Ele conta que empresas do ramo de classificados em lista telefônica procuram as empresas de Marília por telefone querendo confirmar cadastro e depois acabam enviando boleto de cobrança, sem a autorização do empresário.

“Geralmente são empresas da região de Campinas. Essas empresas entram em contato por telefone com as empresas da cidade e dizem que estão confirmando cadastro e pedem endereço e os dados. E às vezes, quem atende (o telefone) é o funcionário que pensa estar apenas confirmando uma informação. Depois vem um contrato com um boleto junto e eles começam a fazer pressão dizendo que vão protestar”, alerta Gomes.

Cobrança indevida

Segundo o diretor da Acim, com medo de ter o nome sujo na “praça”, muitas empresas acabam pagando o boleto. No entanto, o serviço cobrado não é feito. “Então o comerciante acaba até pagando, às vezes, uma coisa que não é devida, por medo. Depois ninguém vê o classificado publicado”, lamenta.

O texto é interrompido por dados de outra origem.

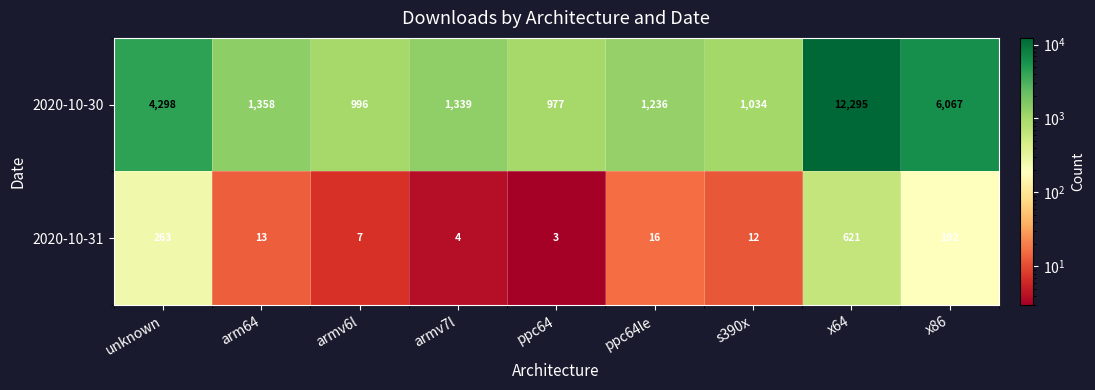

What is the sum of the 2020-10-31 values at x64 and s390x?

633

De acordo com Gomes, na maioria dos boletos não consta o endereço da empresa emissora e, quando consta, são falsos. Dessa forma, segundo ele, fica difícil acionar a Justiça. “Já identificamos vários endereços (que estavam no boleto) mas são todos endereços falsos. Nós já mandamos (a denúncia) para o Ministério Público há cerca de 3 anos. Sempre mandamos para eles as denúncias”, diz, lembrando que a punição é complicada porque essas empresas não idôneas acabam mudando o nome e o endereço. Além disso, Gomes ressalta que eles costumam colocar nos boletos, em letras miúdas, que o pagamento é facultativo para tentar evitar problemas jurídicos.

Mas ele ressalta que o Código de Defesa do Consumidor diz que se a pessoa não tem um contrato que justifica uma cobrança, então ela é indevida. E quem cobra de forma indevida está sujeita à penalidade por “danos morais”.

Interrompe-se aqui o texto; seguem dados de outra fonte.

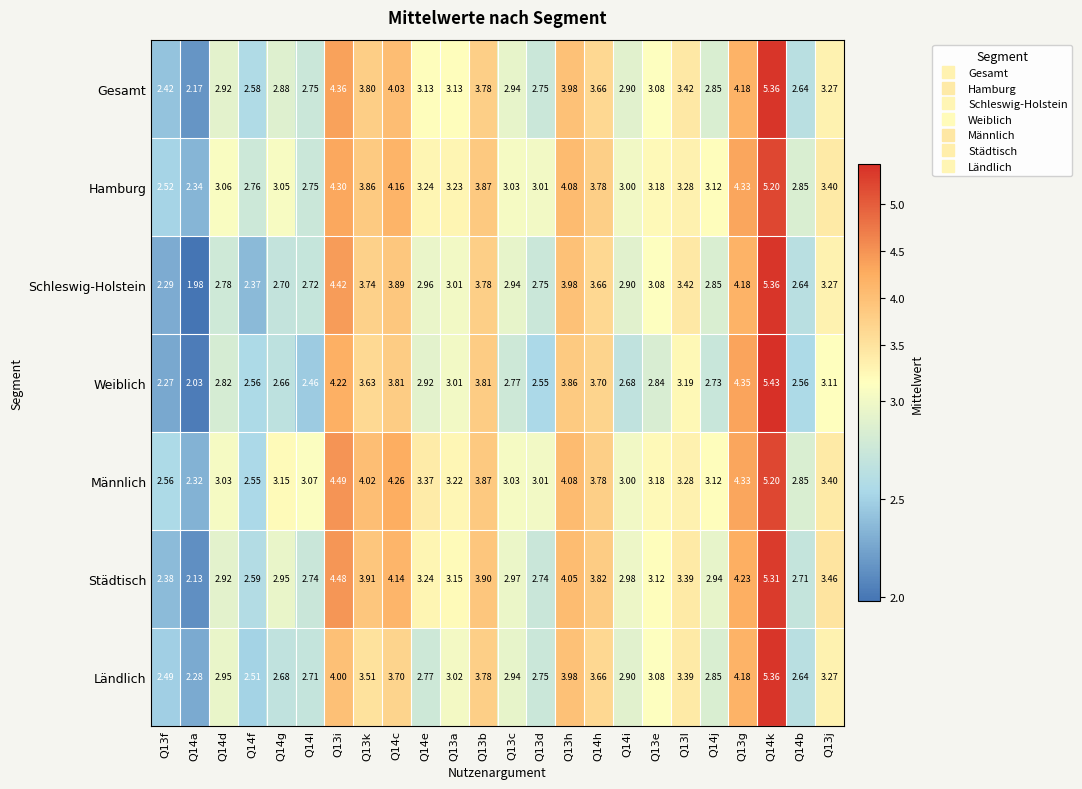

At Q14f, list the series in order from smallest to largest.

Schleswig-Holstein, Ländlich, Männlich, Weiblich, Gesamt, Städtisch, Hamburg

De acordo com Gomes, em Marília existem em torno de 8 mil empresas que variam desde profissionais liberais, micro- empresários até as grandes indústrias. Desse total, cerca de 1,5 mil estão associadas à Acim. “As orientações são dadas para todo o comércio independentemente das empresas serem associadas. É uma serviço de utilidade pública da entidade”, avisa Gomes.

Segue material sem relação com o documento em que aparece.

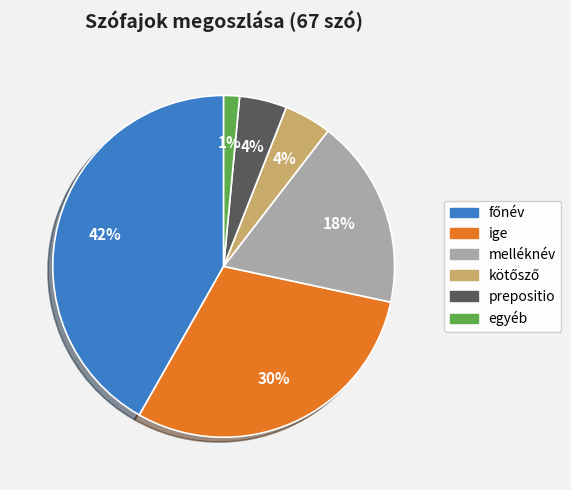

True or false: prepositio accounts for 19% of the total.

False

O diretor da Acim acredita que o prejuízo resultante deste tipo de golpe pode chegar a R$ 3,6 milhões em todo o Estado. “No Estado de São Paulo nós temos 2 milhões de empresas aproximadamente. Digamos que 1% das empresas pague de forma indevida estes boletos, já imaginou o tamanho do prejuízo? É uma estimativa, mas 1% eqüivale a 20 mil empresas que, se multiplicado pela média de R$ 180,00 (valor médio cobrado nos boletos) dá R$ 3,6 milhões de prejuízo. Isso no período de uma única emissão”, calcula Gomes.